### Exercise instructions
Please give an exact printout of the records, without any pictures.

Collected data entries:
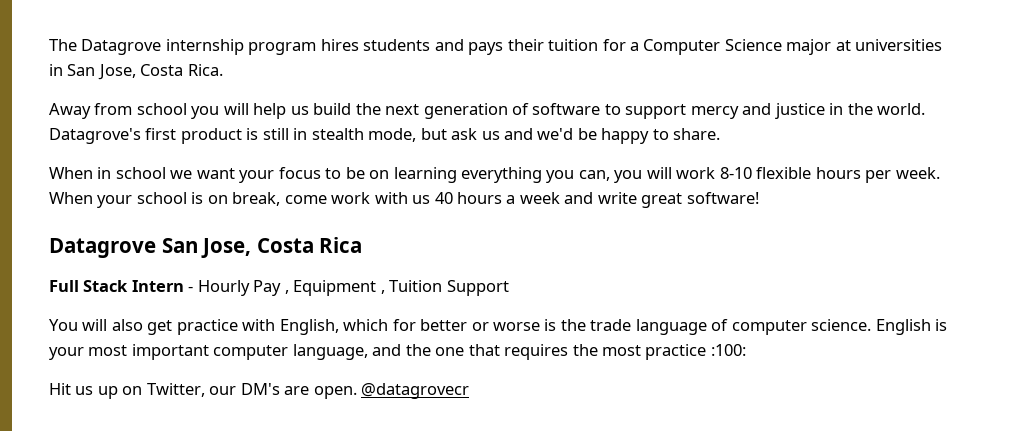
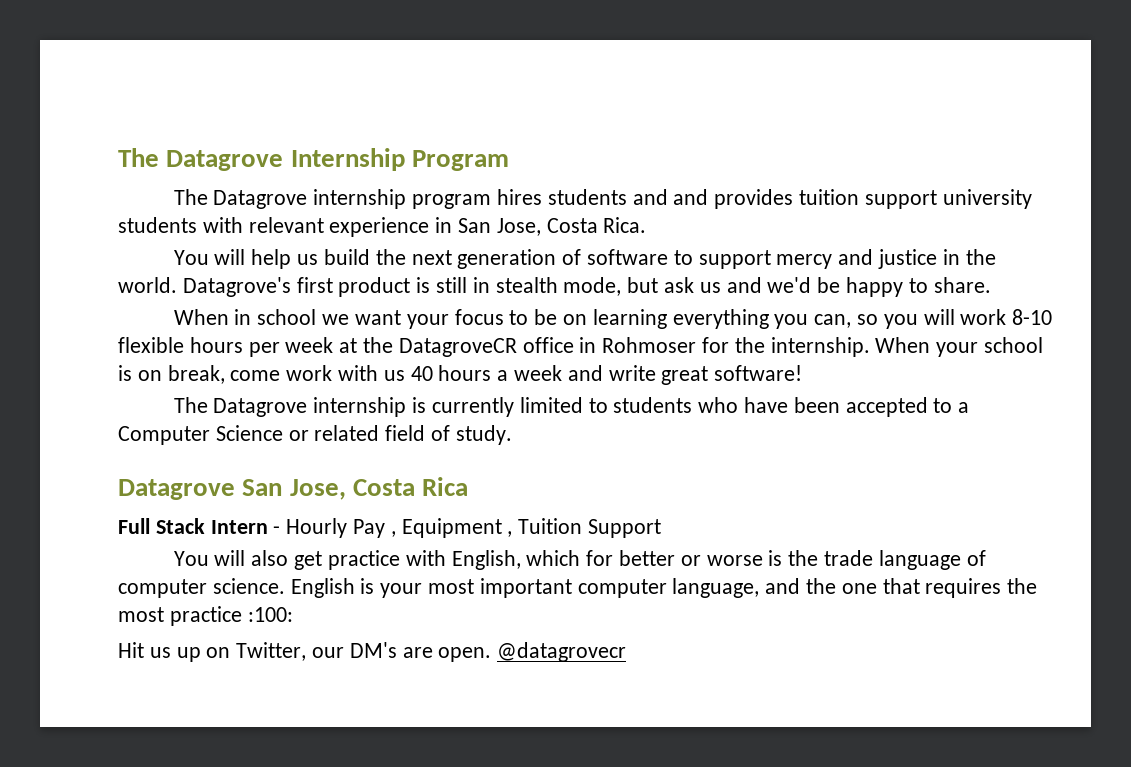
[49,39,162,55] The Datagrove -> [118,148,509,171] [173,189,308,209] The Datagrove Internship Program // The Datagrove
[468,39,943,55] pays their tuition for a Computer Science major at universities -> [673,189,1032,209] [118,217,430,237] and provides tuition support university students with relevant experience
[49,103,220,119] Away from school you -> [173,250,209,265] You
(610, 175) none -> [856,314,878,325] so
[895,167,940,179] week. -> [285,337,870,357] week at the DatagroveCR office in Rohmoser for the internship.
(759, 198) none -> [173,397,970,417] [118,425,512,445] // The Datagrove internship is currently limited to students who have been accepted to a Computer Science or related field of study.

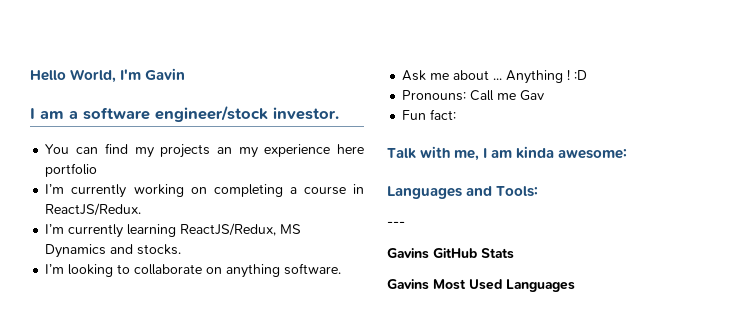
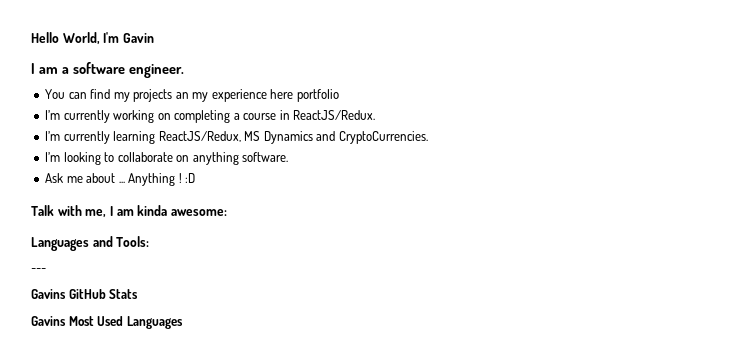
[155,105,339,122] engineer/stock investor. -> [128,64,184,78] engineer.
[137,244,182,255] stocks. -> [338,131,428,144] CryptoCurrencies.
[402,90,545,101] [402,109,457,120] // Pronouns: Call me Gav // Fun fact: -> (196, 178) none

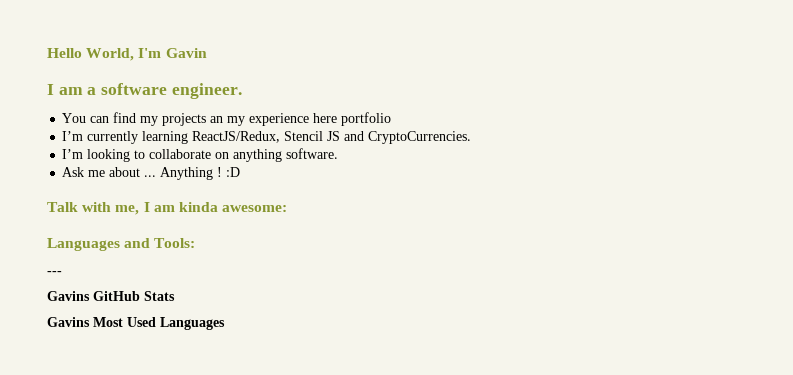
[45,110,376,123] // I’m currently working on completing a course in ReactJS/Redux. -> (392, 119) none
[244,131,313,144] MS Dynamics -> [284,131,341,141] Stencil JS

### Written answer
[49,39,162,55] The Datagrove -> [118,148,509,171] [173,189,308,209] The Datagrove Internship Program // The Datagrove
[468,39,943,55] pays their tuition for a Computer Science major at universities -> [673,189,1032,209] [118,217,430,237] and provides tuition support university students with relevant experience
[49,103,220,119] Away from school you -> [173,250,209,265] You
(610, 175) none -> [856,314,878,325] so
[895,167,940,179] week. -> [285,337,870,357] week at the DatagroveCR office in Rohmoser for the internship.
(759, 198) none -> [173,397,970,417] [118,425,512,445] // The Datagrove internship is currently limited to students who have been accepted to a Computer Science or related field of study.

[155,105,339,122] engineer/stock investor. -> [128,64,184,78] engineer.
[137,244,182,255] stocks. -> [338,131,428,144] CryptoCurrencies.
[402,90,545,101] [402,109,457,120] // Pronouns: Call me Gav // Fun fact: -> (196, 178) none

[45,110,376,123] // I’m currently working on completing a course in ReactJS/Redux. -> (392, 119) none
[244,131,313,144] MS Dynamics -> [284,131,341,141] Stencil JS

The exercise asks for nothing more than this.